04-08-2019, 10:52 PM
(04-08-2019, 10:16 PM)BmorePat87 Wrote: further findings:
The book also quotes one historian as noting that the EC "was cobbled together nearly at the last minute and adopted not because the framers believed it would work, but because it was less objectionable than two more obvius alternatives... it had no positive advantages of its own"
another notes that it "was merey a jerry rigged improvisation which has subsequently been endowed with a high theoretical content", which seems to match the influx of justifications for the EC which are not rooted in any of the actual debates at the convention.
He also quotes Madison as saying that small states do not need protection from large states as the large states were diverse in location, economy, and religion, suggesting they were more likely to be rivals than form a coalition against small states.
LOL and I just quoted Madison saying large states have the advantage in selecting candidates, small states in selecting a president from them in the contingency plan. Why the talk of large and small states here?

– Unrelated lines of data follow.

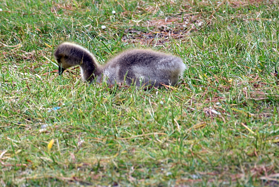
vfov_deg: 8.7
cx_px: 140
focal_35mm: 158
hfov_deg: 13.0
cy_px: 94
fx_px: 1222
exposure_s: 1/60
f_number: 5.6
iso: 125
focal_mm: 105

And no one is arguing the EC was the result of some plan from the get go, set out to balance the imbalance in population. So far as I know, every side in the literature on the debate agrees that the EC was cobbled together. Longley and Peirce say it was the first choice of few but the second choice of many. A compromise: set in motion by the concern that congressional selection would violate the separation of powers, and upon which the proportional issue weighed again and again, and in the final solution.